The Russian SA3 coupler was introduced during the rebuilding of the railway network in Soviet Union after WWII used on the whole broad gauge network, including Finland and Uzbekistan, Mongolia, Iraq and on Malmbanan in Sweden for ore trains. And now, Afghanistan.

Couplers interconnect similar to the AAR or Janney coupler. There is a lot of information on this page. Be sure to click the animated .gif, clearly demonstrating the connect. (Use Bablefish to translate Russian to English.)

Russian trains are rarely longer than about 750m (2,460 ft),rarely exceed a maximum tonnage of about 6,000 tons.

Force to break the SA-3 coupler is about 300 tons (2.9 MN; 660,000 foot/pounds.)

Maximum allowed tractive effort to the SA-3 is limited to 135 tonnes-force (1.32 MN; 298,000 foot/pounds.)

The proposed European automatic coupler is compatible with the Russian coupler but with automatic air, control and power connections.


Last, but certainly not least, an article as complex as this could not be possible without the valuable input from a number of sources, including Tobias Köhler, Helmut Uttenthaler, and Jim Sender. Thank you, Gentlemen!
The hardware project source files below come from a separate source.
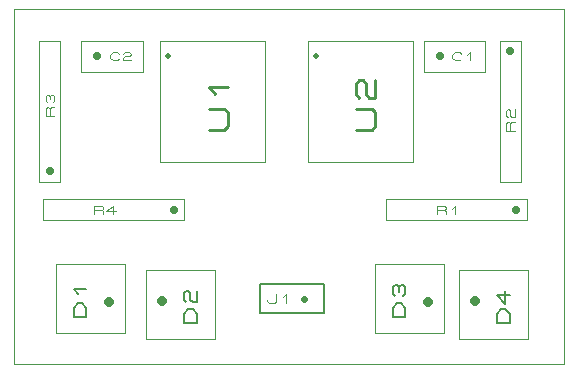
<source format=gbr>
G04 PROTEUS GERBER X2 FILE*
%TF.GenerationSoftware,Labcenter,Proteus,8.17-SP2-Build37159*%
%TF.CreationDate,2024-06-30T12:35:40+00:00*%
%TF.FileFunction,AssemblyDrawing,Top*%
%TF.FilePolarity,Positive*%
%TF.Part,Single*%
%TF.SameCoordinates,{19548e37-bc0f-4651-8564-f809119557b0}*%
%FSLAX45Y45*%
%MOMM*%
G01*
%TA.AperFunction,Profile*%
%ADD17C,0.101600*%
%TA.AperFunction,Material*%
%ADD18C,0.101600*%
%ADD19C,0.508000*%
%ADD25C,0.267200*%
%ADD26C,0.711200*%
%ADD27C,0.117340*%
%ADD28C,0.113450*%
%ADD29C,0.812800*%
%ADD72C,0.171190*%
%ADD70C,0.152400*%
%ADD73C,0.558800*%
%ADD30C,0.114270*%
%TD.AperFunction*%
D17*
X-14850000Y+9550000D02*
X-10200000Y+9550000D01*
X-10200000Y+12550000D01*
X-14850000Y+12550000D01*
X-14850000Y+9550000D01*
D18*
X-13613500Y+11255920D02*
X-12724500Y+11255920D01*
X-12724500Y+12282080D01*
X-13613500Y+12282080D01*
X-13613500Y+11255920D01*
D19*
X-13550000Y+12150000D02*
X-13550000Y+12150000D01*
D25*
X-13204712Y+11528513D02*
X-13071108Y+11528513D01*
X-13044387Y+11558573D01*
X-13044387Y+11678817D01*
X-13071108Y+11708878D01*
X-13204712Y+11708878D01*
X-13151270Y+11829121D02*
X-13204712Y+11889243D01*
X-13044387Y+11889243D01*
D18*
X-12363500Y+11255920D02*
X-11474500Y+11255920D01*
X-11474500Y+12282080D01*
X-12363500Y+12282080D01*
X-12363500Y+11255920D01*
D19*
X-12300000Y+12150000D02*
X-12300000Y+12150000D01*
D25*
X-11954712Y+11528513D02*
X-11821108Y+11528513D01*
X-11794387Y+11558573D01*
X-11794387Y+11678817D01*
X-11821108Y+11708878D01*
X-11954712Y+11708878D01*
X-11927991Y+11799060D02*
X-11954712Y+11829121D01*
X-11954712Y+11919304D01*
X-11927991Y+11949365D01*
X-11901270Y+11949365D01*
X-11874550Y+11919304D01*
X-11874550Y+11829121D01*
X-11847829Y+11799060D01*
X-11794387Y+11799060D01*
X-11794387Y+11949365D01*
D18*
X-14638900Y+11088280D02*
X-14461100Y+11088280D01*
X-14461100Y+12282080D01*
X-14638900Y+12282080D01*
X-14638900Y+11088280D01*
D26*
X-14550000Y+11177180D02*
X-14550000Y+11177180D01*
D27*
X-14514796Y+11641798D02*
X-14585204Y+11641798D01*
X-14585204Y+11707805D01*
X-14573469Y+11721007D01*
X-14561735Y+11721007D01*
X-14550000Y+11707805D01*
X-14550000Y+11641798D01*
X-14550000Y+11707805D02*
X-14538265Y+11721007D01*
X-14514796Y+11721007D01*
X-14573469Y+11760611D02*
X-14585204Y+11773813D01*
X-14585204Y+11813417D01*
X-14573469Y+11826619D01*
X-14561735Y+11826619D01*
X-14550000Y+11813417D01*
X-14538265Y+11826619D01*
X-14526531Y+11826619D01*
X-14514796Y+11813417D01*
X-14514796Y+11773813D01*
X-14526531Y+11760611D01*
X-14550000Y+11787014D02*
X-14550000Y+11813417D01*
D18*
X-14282080Y+12017920D02*
X-13763920Y+12017920D01*
X-13763920Y+12282080D01*
X-14282080Y+12282080D01*
X-14282080Y+12017920D01*
D26*
X-14150000Y+12150000D02*
X-14150000Y+12150000D01*
D28*
X-13964707Y+12127309D02*
X-13977471Y+12115964D01*
X-14015761Y+12115964D01*
X-14041287Y+12138655D01*
X-14041287Y+12161345D01*
X-14015761Y+12184036D01*
X-13977471Y+12184036D01*
X-13964707Y+12172691D01*
X-13926417Y+12172691D02*
X-13913654Y+12184036D01*
X-13875364Y+12184036D01*
X-13862600Y+12172691D01*
X-13862600Y+12161345D01*
X-13875364Y+12150000D01*
X-13913654Y+12150000D01*
X-13926417Y+12138655D01*
X-13926417Y+12115964D01*
X-13862600Y+12115964D01*
D18*
X-10738900Y+11088280D02*
X-10561100Y+11088280D01*
X-10561100Y+12282080D01*
X-10738900Y+12282080D01*
X-10738900Y+11088280D01*
D26*
X-10650000Y+12193180D02*
X-10650000Y+12193180D01*
D27*
X-10614796Y+11517338D02*
X-10685204Y+11517338D01*
X-10685204Y+11583345D01*
X-10673469Y+11596547D01*
X-10661735Y+11596547D01*
X-10650000Y+11583345D01*
X-10650000Y+11517338D01*
X-10650000Y+11583345D02*
X-10638265Y+11596547D01*
X-10614796Y+11596547D01*
X-10673469Y+11636151D02*
X-10685204Y+11649353D01*
X-10685204Y+11688957D01*
X-10673469Y+11702159D01*
X-10661735Y+11702159D01*
X-10650000Y+11688957D01*
X-10650000Y+11649353D01*
X-10638265Y+11636151D01*
X-10614796Y+11636151D01*
X-10614796Y+11702159D01*
D18*
X-11382080Y+12017920D02*
X-10863920Y+12017920D01*
X-10863920Y+12282080D01*
X-11382080Y+12282080D01*
X-11382080Y+12017920D01*
D26*
X-11250000Y+12150000D02*
X-11250000Y+12150000D01*
D28*
X-11064707Y+12127309D02*
X-11077471Y+12115964D01*
X-11115761Y+12115964D01*
X-11141287Y+12138655D01*
X-11141287Y+12161345D01*
X-11115761Y+12184036D01*
X-11077471Y+12184036D01*
X-11064707Y+12172691D01*
X-11013654Y+12161345D02*
X-10988127Y+12184036D01*
X-10988127Y+12115964D01*
D18*
X-11704900Y+10761100D02*
X-10511100Y+10761100D01*
X-10511100Y+10938900D01*
X-11704900Y+10938900D01*
X-11704900Y+10761100D01*
D26*
X-10600000Y+10850000D02*
X-10600000Y+10850000D01*
D27*
X-11275842Y+10814796D02*
X-11275842Y+10885204D01*
X-11209835Y+10885204D01*
X-11196633Y+10873469D01*
X-11196633Y+10861735D01*
X-11209835Y+10850000D01*
X-11275842Y+10850000D01*
X-11209835Y+10850000D02*
X-11196633Y+10838265D01*
X-11196633Y+10814796D01*
X-11143827Y+10861735D02*
X-11117424Y+10885204D01*
X-11117424Y+10814796D01*
D18*
X-14495580Y+9809170D02*
X-13913920Y+9809170D01*
X-13913920Y+10390830D01*
X-14495580Y+10390830D01*
X-14495580Y+9809170D01*
D29*
X-14046000Y+10068250D02*
X-14046000Y+10068250D01*
D72*
X-14239751Y+9945924D02*
X-14342468Y+9945924D01*
X-14342468Y+10022962D01*
X-14308229Y+10061481D01*
X-14273990Y+10061481D01*
X-14239751Y+10022962D01*
X-14239751Y+9945924D01*
X-14308229Y+10138519D02*
X-14342468Y+10177038D01*
X-14239751Y+10177038D01*
D18*
X-13736080Y+9759170D02*
X-13154420Y+9759170D01*
X-13154420Y+10340830D01*
X-13736080Y+10340830D01*
X-13736080Y+9759170D01*
D29*
X-13604000Y+10081750D02*
X-13604000Y+10081750D01*
D72*
X-13307531Y+9895924D02*
X-13410248Y+9895924D01*
X-13410248Y+9972962D01*
X-13376009Y+10011481D01*
X-13341770Y+10011481D01*
X-13307531Y+9972962D01*
X-13307531Y+9895924D01*
X-13393129Y+10069259D02*
X-13410248Y+10088519D01*
X-13410248Y+10146297D01*
X-13393129Y+10165557D01*
X-13376009Y+10165557D01*
X-13358890Y+10146297D01*
X-13358890Y+10088519D01*
X-13341770Y+10069259D01*
X-13307531Y+10069259D01*
X-13307531Y+10165557D01*
D18*
X-11795580Y+9809170D02*
X-11213920Y+9809170D01*
X-11213920Y+10390830D01*
X-11795580Y+10390830D01*
X-11795580Y+9809170D01*
D29*
X-11346000Y+10068250D02*
X-11346000Y+10068250D01*
D72*
X-11539751Y+9945924D02*
X-11642468Y+9945924D01*
X-11642468Y+10022962D01*
X-11608229Y+10061481D01*
X-11573990Y+10061481D01*
X-11539751Y+10022962D01*
X-11539751Y+9945924D01*
X-11625349Y+10119259D02*
X-11642468Y+10138519D01*
X-11642468Y+10196297D01*
X-11625349Y+10215557D01*
X-11608229Y+10215557D01*
X-11591110Y+10196297D01*
X-11573990Y+10215557D01*
X-11556870Y+10215557D01*
X-11539751Y+10196297D01*
X-11539751Y+10138519D01*
X-11556870Y+10119259D01*
X-11591110Y+10157778D02*
X-11591110Y+10196297D01*
D18*
X-11086080Y+9759170D02*
X-10504420Y+9759170D01*
X-10504420Y+10340830D01*
X-11086080Y+10340830D01*
X-11086080Y+9759170D01*
D29*
X-10954000Y+10081750D02*
X-10954000Y+10081750D01*
D72*
X-10657531Y+9895924D02*
X-10760248Y+9895924D01*
X-10760248Y+9972962D01*
X-10726009Y+10011481D01*
X-10691770Y+10011481D01*
X-10657531Y+9972962D01*
X-10657531Y+9895924D01*
X-10691770Y+10165557D02*
X-10691770Y+10050000D01*
X-10760248Y+10127038D01*
X-10657531Y+10127038D01*
D18*
X-14604900Y+10761100D02*
X-13411100Y+10761100D01*
X-13411100Y+10938900D01*
X-14604900Y+10938900D01*
X-14604900Y+10761100D01*
D26*
X-13500000Y+10850000D02*
X-13500000Y+10850000D01*
D27*
X-14175842Y+10814796D02*
X-14175842Y+10885204D01*
X-14109835Y+10885204D01*
X-14096633Y+10873469D01*
X-14096633Y+10861735D01*
X-14109835Y+10850000D01*
X-14175842Y+10850000D01*
X-14109835Y+10850000D02*
X-14096633Y+10838265D01*
X-14096633Y+10814796D01*
X-13991021Y+10838265D02*
X-14070230Y+10838265D01*
X-14017424Y+10885204D01*
X-14017424Y+10814796D01*
D70*
X-12225680Y+9974600D02*
X-12225680Y+10226060D01*
X-12774320Y+10226060D01*
X-12774320Y+9974600D01*
X-12225680Y+9974600D01*
X-12225680Y+10226060D01*
X-12774320Y+10226060D01*
X-12774320Y+9974600D01*
X-12225680Y+9974600D01*
D73*
X-12400000Y+10100000D02*
X-12400000Y+10100000D01*
D30*
X-12707786Y+10088902D02*
X-12707786Y+10077475D01*
X-12694931Y+10066047D01*
X-12643508Y+10066047D01*
X-12630652Y+10077475D01*
X-12630652Y+10134612D01*
X-12579229Y+10111757D02*
X-12553517Y+10134612D01*
X-12553517Y+10066047D01*
M02*

</source>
For more of America disappearing in the rear view mirror, read.

4 Comments - Click here:

l.hofley@yahoo.com said...

This is a monumental piece of reporting. So many facts and amazing photos! While our US Government squabbles, the 'third world' is poised for monumental wealth and accomplishment.
This is an outstanding story, brought to life with wonderful photos and explanatory maps with clarity of historial events in an amazing country. Thank you for relentless search for truth.

Eric said...

Most interesting, thought-provoking posts, Robert. I can appreciate one's blog post schedule being upset - this has happened to me, and Christmas holidays have again become Trackside Treasure prep time, big time.

The ramp gunner over that rail line is an intriguing image. (Using those in North America might cut down on trespassers). Like you, I wouldn't want to politicize things, just to note many Canadian troops, including several I know, participated in the Afghan mission while the US was moving into Iraq. For such a dusty woebegone country, it seems that something else lies beneath the shifting sands...

Thanks again for researching and sharing all this,
Eric

Anonymous said...

Great information.
Howver, slight correction the Hairatan - Mazar-i-Sharif railroad is Russian Gauge.

"The railroad is a 1,520mm (4'8½") standard gauge" The statement should read "The railroad is a 1,520mm (4'11 5⁄6") russian gauge"

Standard gauge is 1,435 mm

Anonymous said...

"The railroad is a 1,520mm (4'8½") standard gauge with passing loops at every 20km (12 miles.)"

1,520mm is Russian gauge, not standard gauge.